What is needed: Pick up the text on test-driven development after its last sentence and continue writing it.

Selected extract:
>>>
Test-Driven Development

TDD is the fundamental practice. Every line of production code must be written in response to a failing test.

For how to write good tests, load the testing skill. This skill focuses on the TDD workflow/process. For mutation-aware test planning, load the mutation-testing skill and use its resources/mutator-rules.md resource as the source of truth.


RED-GREEN-MUTATE-KILL MUTANTS-REFACTOR Cycle

RED: Write Failing Test First

  • NO production code until you have a failing test
  • Test describes desired behavior, not implementation
  • Test should fail for the right reason
  • Before finalizing the test, scan the intended behavior against the mutator rules: boundaries, boolean combinations, equality, arithmetic identities, array/string operations, optional chaining, and side effects
  • Add obvious missing cases immediately; use the harness's ask-question facility when the expected behavior is a product/domain judgment

GREEN: Minimum Code to Pass

  • Write ONLY enough code to make the test pass
  • Resist adding functionality not demanded by a test
  • Faking it is legitimate: hardcode the return value if that passes, then triangulate — add a second test case that forces the real implementation. Generalize only when a test demands it

MUTATE: Verify Test Effectiveness

  • Run mutation-testing skill against the changed code
  • Produce a mutation testing report (killed/survived/score)
  • This validates whether the RED-phase mutator scan caught the important gaps

KILL MUTANTS: Address Surviving Mutants

  • Add or strengthen tests to kill surviving mutants
  • Fix obvious gaps directly
  • Ask the human with the harness's ask-question facility when a surviving mutant's value is ambiguous
  • All tests pass after fixes

REFACTOR: Assess Improvements

  • Assess AFTER mutation testing confirms test strength
  • Load the refactoring skill before deciding what, if anything, to restructure
  • Commit before refactoring
  • All tests must pass after refactoring

TDD Evidence in Commit History

Default Expectation

Commit history should show clear RED → GREEN → MUTATE → KILL MUTANTS → REFACTOR progression.
<<<
Stored data
>>>
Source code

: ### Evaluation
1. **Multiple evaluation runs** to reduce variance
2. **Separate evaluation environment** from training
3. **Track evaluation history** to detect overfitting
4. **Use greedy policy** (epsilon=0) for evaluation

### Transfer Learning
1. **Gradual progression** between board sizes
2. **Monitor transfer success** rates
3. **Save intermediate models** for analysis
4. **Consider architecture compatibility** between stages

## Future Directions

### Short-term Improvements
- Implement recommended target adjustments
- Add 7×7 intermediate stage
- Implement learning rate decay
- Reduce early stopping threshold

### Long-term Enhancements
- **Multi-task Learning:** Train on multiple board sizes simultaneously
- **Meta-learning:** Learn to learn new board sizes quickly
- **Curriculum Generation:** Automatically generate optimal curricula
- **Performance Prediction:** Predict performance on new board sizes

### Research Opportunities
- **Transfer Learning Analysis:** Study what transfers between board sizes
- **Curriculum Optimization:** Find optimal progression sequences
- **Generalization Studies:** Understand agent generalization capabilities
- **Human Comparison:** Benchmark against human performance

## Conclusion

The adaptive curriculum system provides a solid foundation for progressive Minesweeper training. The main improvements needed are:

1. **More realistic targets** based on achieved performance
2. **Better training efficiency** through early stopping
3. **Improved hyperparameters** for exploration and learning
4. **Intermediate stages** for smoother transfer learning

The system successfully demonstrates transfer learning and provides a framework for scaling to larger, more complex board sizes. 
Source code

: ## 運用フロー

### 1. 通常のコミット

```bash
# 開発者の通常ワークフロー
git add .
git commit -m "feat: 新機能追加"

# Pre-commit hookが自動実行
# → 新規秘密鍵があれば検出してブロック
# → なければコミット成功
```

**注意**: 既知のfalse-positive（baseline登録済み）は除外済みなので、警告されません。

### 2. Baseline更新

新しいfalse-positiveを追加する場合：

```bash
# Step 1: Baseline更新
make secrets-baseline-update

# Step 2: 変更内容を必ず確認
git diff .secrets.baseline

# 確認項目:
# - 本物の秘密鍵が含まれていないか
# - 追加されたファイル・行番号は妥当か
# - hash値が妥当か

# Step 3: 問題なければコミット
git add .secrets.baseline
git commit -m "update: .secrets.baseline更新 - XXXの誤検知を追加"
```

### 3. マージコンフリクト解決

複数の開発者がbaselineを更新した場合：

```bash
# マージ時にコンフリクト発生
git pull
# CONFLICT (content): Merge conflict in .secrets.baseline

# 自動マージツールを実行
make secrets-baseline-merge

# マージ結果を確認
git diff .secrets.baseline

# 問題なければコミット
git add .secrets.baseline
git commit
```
<<<
Response to the exercise:
Ideal progression:

commit abc123: test: add failing test for user authentication
commit def456: feat: implement user authentication to pass test
commit ghi789: test: strengthen boundary tests (mutation testing)
commit jkl012: refactor: extract validation logic for clarity

Rare Exceptions

TDD evidence may not be linearly visible in commits in these cases:

1. Multi-Session Work

  • Feature spans multiple development sessions
  • Work done with TDD in each session
  • Commits organized for PR clarity rather than strict TDD phases
  • Evidence: Tests exist, all passing, implementation matches test requirements

2. Context Continuation

  • Resuming from previous work
  • Original RED phase done in previous session/commit
  • Current work continues from that point
  • Evidence: Reference to RED commit in PR description

3. Refactoring Commits

  • Large refactors after GREEN + MUTATE + KILL MUTANTS
  • Multiple small refactors combined into single commit
  • All tests remained green throughout
  • Evidence: Commit message notes "refactor only, no behavior change"

Documenting Exceptions in PRs

When exception applies, document in PR description:

## TDD Evidence

RED phase: commit c925187 (added failing tests for shopping cart)
GREEN phase: commits 5e0055b, 9a246d0 (implementation + bug fixes)
MUTATE + KILL MUTANTS: commit 7b8c9d0 (strengthened boundary tests)
REFACTOR: commit 11dbd1a (test isolation improvements)

Test Evidence:
✅ 4/4 tests passing (7.7s with 4 workers)

Important: Exception is for EVIDENCE presentation, not TDD practice. TDD process must still be followed - these are cases where commit history doesn't perfectly reflect the process that was actually followed.


Coverage Verification - CRITICAL

NEVER Trust Coverage Claims Without Verification

Always run coverage yourself before approving PRs.

Verification Process

Before approving any PR claiming "100% coverage":

  1. Check out the branch

    git checkout feature-branch
  2. Run coverage verification (adapt to the project's package manager and layout):

    pnpm test:coverage
    # OR
    pnpm exec vitest run --coverage
  3. Verify ALL metrics hit 100%:

    • Lines: 100% ✅
    • Statements: 100% ✅
    • Branches: 100% ✅
    • Functions: 100% ✅
  4. Check that tests are behavior-driven (not testing implementation details)

For anti-patterns that create fake coverage (coverage theater), see the testing skill.

Reading Coverage Output

Look for the "All files" line in coverage summary:

File           | % Stmts | % Branch | % Funcs | % Lines | Uncovered Line #s
---------------|---------|----------|---------|---------|-------------------
All files      |     100 |      100 |     100 |     100 |
setup.ts       |     100 |      100 |     100 |     100 |
context.ts     |     100 |      100 |     100 |     100 |
endpoints.ts   |     100 |      100 |     100 |     100 |

✅ This is 100% coverage - all four metrics at 100%.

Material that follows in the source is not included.